- [WHAT THE TASK ASKS]
Filter the entries beneath this task, copying only the lines that hold the word "Traffic".

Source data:
* * *

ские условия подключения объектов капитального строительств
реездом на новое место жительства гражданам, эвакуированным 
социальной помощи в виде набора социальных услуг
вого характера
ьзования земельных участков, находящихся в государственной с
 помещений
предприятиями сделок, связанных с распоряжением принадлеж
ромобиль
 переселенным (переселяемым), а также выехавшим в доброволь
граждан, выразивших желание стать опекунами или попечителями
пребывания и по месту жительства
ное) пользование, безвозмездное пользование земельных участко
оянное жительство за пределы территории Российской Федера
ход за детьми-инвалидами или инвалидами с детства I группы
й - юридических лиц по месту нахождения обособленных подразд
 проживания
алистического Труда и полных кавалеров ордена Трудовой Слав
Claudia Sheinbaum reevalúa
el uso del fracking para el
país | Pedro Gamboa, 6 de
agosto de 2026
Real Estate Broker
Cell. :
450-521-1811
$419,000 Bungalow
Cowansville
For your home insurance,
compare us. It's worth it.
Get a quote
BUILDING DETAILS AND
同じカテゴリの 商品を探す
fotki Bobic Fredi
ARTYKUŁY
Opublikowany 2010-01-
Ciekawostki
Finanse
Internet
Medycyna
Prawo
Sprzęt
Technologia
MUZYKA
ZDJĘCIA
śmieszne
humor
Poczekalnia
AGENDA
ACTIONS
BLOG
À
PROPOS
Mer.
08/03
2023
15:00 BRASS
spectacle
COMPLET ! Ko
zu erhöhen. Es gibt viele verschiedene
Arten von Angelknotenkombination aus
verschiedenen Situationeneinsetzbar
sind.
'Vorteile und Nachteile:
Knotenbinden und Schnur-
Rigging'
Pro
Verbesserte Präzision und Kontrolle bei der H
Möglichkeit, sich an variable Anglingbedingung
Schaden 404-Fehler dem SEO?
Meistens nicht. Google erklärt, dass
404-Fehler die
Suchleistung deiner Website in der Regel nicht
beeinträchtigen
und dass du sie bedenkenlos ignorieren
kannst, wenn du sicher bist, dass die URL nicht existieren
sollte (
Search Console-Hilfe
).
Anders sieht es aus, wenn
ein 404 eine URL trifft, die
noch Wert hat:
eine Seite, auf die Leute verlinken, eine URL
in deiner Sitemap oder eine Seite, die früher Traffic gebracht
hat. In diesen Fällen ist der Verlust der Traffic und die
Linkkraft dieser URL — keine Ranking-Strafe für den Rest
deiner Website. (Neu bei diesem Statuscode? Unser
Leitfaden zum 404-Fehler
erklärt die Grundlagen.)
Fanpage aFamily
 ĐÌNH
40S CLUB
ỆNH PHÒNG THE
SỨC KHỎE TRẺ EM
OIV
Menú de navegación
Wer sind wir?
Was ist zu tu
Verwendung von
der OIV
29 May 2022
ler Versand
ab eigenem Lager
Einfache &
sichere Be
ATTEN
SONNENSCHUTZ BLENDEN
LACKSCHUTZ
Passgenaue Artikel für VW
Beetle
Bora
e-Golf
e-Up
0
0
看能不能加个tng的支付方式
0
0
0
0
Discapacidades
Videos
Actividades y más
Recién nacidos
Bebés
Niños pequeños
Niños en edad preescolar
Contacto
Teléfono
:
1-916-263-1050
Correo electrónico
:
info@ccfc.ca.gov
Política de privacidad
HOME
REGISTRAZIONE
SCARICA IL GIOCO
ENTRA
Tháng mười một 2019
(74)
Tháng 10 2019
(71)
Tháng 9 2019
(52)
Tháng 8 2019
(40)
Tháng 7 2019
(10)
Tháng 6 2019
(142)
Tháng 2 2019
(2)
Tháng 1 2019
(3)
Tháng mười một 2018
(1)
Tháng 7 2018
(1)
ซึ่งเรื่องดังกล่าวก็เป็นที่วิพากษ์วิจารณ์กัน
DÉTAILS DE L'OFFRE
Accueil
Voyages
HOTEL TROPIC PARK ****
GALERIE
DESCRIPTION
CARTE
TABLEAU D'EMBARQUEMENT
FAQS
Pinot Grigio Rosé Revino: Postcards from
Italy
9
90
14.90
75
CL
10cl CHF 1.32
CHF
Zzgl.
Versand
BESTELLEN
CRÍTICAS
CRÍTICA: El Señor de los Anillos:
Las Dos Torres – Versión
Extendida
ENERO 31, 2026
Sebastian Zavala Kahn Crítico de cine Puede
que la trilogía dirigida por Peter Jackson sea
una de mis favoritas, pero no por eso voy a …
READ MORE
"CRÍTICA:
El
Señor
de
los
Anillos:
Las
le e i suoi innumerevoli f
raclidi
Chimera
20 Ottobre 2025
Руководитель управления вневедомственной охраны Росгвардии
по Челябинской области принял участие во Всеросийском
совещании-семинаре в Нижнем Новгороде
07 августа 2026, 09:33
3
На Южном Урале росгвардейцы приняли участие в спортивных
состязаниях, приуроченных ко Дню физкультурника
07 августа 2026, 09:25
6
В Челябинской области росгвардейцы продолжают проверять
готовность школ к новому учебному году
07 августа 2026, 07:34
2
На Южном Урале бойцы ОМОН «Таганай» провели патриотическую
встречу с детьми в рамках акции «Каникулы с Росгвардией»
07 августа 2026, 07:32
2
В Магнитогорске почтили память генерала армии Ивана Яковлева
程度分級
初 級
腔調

* * *

- [RESPONSE]
in deiner Sitemap oder eine Seite, die früher Traffic gebracht
hat. In diesen Fällen ist der Verlust der Traffic und die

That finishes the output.